Les métallurgistes calédoniens s'inquiètent pour l'avenir de leur ferronickel

A l'usine pyrométallurgique de KNS, à Vavouto.
Koniambo Nickel SAS présentait ce mercredi ses résultats 2022. Avec une bonne nouvelle, une production qui passe désormais la barre des trois mille tonnes par mois. Mais aussi beaucoup d’inquiétude pour l’avenir, dans un marché en pleine mutation. Chez KNS comme à la SLN, la pertinence de continuer à produire du ferronickel en l'état est interrogée.
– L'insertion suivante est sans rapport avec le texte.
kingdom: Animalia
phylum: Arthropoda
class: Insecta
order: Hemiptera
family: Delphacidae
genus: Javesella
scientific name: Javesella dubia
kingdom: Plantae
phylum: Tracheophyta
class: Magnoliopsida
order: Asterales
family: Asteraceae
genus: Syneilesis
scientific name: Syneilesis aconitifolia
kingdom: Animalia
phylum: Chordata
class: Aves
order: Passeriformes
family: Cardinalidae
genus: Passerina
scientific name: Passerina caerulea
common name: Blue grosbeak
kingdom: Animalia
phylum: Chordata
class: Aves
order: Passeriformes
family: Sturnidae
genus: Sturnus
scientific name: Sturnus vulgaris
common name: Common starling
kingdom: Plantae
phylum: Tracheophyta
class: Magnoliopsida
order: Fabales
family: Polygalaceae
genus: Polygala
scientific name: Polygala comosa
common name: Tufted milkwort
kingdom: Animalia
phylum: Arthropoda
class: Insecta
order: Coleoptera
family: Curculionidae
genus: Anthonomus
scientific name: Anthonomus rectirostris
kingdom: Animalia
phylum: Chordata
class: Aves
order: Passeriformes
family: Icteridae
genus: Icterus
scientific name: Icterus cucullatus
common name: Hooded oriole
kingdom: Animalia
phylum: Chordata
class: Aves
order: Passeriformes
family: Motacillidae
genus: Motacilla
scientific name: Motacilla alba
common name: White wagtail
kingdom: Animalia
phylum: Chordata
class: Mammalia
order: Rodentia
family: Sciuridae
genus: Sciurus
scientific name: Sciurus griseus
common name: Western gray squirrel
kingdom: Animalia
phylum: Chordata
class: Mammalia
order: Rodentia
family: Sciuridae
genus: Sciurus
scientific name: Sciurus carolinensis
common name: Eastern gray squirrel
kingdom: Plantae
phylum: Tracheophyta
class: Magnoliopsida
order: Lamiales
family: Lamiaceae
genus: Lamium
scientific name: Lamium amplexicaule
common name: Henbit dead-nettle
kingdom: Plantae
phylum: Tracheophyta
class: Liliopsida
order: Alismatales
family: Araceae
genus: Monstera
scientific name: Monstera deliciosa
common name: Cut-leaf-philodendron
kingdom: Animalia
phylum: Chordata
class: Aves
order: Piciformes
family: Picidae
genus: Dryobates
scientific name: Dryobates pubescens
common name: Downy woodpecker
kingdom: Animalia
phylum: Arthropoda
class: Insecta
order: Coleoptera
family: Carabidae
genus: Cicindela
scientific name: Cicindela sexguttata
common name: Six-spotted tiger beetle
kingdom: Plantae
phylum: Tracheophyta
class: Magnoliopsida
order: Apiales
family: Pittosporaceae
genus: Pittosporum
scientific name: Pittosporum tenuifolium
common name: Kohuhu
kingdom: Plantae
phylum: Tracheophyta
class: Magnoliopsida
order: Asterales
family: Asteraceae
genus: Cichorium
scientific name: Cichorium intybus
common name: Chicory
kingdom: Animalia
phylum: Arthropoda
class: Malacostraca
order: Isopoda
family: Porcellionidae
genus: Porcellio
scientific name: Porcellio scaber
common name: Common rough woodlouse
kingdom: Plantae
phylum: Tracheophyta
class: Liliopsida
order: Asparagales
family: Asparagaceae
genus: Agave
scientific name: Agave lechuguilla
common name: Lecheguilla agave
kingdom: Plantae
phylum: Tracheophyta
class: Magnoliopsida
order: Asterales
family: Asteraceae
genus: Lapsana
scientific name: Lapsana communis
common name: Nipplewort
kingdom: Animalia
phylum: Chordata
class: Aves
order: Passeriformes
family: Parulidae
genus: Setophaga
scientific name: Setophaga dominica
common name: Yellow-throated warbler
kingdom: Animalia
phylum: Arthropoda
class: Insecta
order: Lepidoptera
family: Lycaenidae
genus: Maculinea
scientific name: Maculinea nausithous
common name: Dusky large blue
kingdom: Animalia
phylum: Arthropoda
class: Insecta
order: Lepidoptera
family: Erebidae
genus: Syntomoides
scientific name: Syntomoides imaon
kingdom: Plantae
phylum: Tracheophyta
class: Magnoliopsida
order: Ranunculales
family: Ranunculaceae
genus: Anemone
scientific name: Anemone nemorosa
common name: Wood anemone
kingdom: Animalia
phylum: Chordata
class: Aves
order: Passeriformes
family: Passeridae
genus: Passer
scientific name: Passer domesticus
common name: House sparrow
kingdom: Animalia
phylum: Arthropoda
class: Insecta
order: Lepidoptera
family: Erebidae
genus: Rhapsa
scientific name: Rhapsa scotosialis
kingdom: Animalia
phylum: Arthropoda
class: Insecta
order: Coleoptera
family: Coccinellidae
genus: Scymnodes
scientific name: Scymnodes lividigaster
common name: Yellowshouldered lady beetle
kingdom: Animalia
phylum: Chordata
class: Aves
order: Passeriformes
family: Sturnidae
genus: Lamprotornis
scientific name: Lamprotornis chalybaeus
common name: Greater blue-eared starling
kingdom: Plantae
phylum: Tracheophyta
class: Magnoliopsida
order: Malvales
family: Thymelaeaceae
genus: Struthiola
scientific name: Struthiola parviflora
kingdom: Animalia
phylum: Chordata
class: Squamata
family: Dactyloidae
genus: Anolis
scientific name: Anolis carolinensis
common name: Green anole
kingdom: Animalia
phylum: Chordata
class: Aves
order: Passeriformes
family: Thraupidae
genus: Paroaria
Quel avenir pour le ferronickel produit, aussi bien par KNS, que par la SLN ? Ce nickel qualité acier, vendu principalement à la Chine, ne peut pas être utilisé tel quel dans le très porteur marché des batteries de voiture électrique. Alors si, à la bourse de Londres (ou LME), les cours du nickel s’envolent et atteignent aujourd’hui plus de 25 000 dollars la tonne, ce n’est pas du tout à ce prix que les deux métallurgistes vendent leur ferronickel, dont le prix de référence se situe plutôt autour de 17 000 dollars du côté de la SLN. 

Un coût du charbon démultiplié

C’est mieux qu’il y a quelques années, quand le secteur du nickel traversait une passe difficile. Mais loin d’être mirobolant quand on sait que le coût du charbon utilisé pour produire ce nickel a été multiplié par cinq ou sept en raison de la crise ukrainienne. A cela s’ajoute la concurrence toujours plus forte du Nickel pig iron, certes de moins bonne qualité, mais qui contribue à tirer vers le bas le cours du ferronickel.

Le ferronickel souffre du fait que certains acheteurs voudraient que ce produit ne soit plus lié au prix LME, mais à ce qu'on appelle le marché secondaire. Plus les cours au LME augmentent, plus le fossé se creuse sur le marché. Il est très important de comprendre qu'un prix élevé au LME, ça ne veut pas du tout dire un prix de vente élevé pour nous ou la SLN. 

Neil Meadows, président de Koniambo Nickel SAS

Relancer la production de matte ? 

Dans ces conditions, les industriels doivent-il changer leur fusil d’épaule ? La SLN comme la société KNS peuvent toutes deux transformer le ferronickel en ce qu’on appelle de la matte. Un produit dont on peut ensuite faire du sulfate de nickel, produit qui lui est utilisé dans la fabrication des batteries. La Société Le Nickel l’a d’ailleurs fait jusqu’en 2016, avant d'abandonner une production jugée non rentable à une époque où les cours du nickel étaient au plus bas. Et si l’idée de relancer la production de matte refait régulièrement surface avec le développement du marché des batteries, ni la SLN, ni Koniambo Nickel n’ont à ce jour décidé de sauter le pas, et d'ainsi investir un domaine encore peu mature.

Cela fait vingt ans que je suis dans l'industrie du nickel et jamais je n'aurai pensé vivre une situation pareille. Ce qui va se passer sur le long terme est très difficile à prédire. On a un ferronickel très riche en nickel et économiquement, ce serait intéressant de produire de la matte. C’est ce qu'a fait la SLN dans le passé et ça reste une possibilité. On y pense. Mais pour le moment il n'y a pas de projet lancé.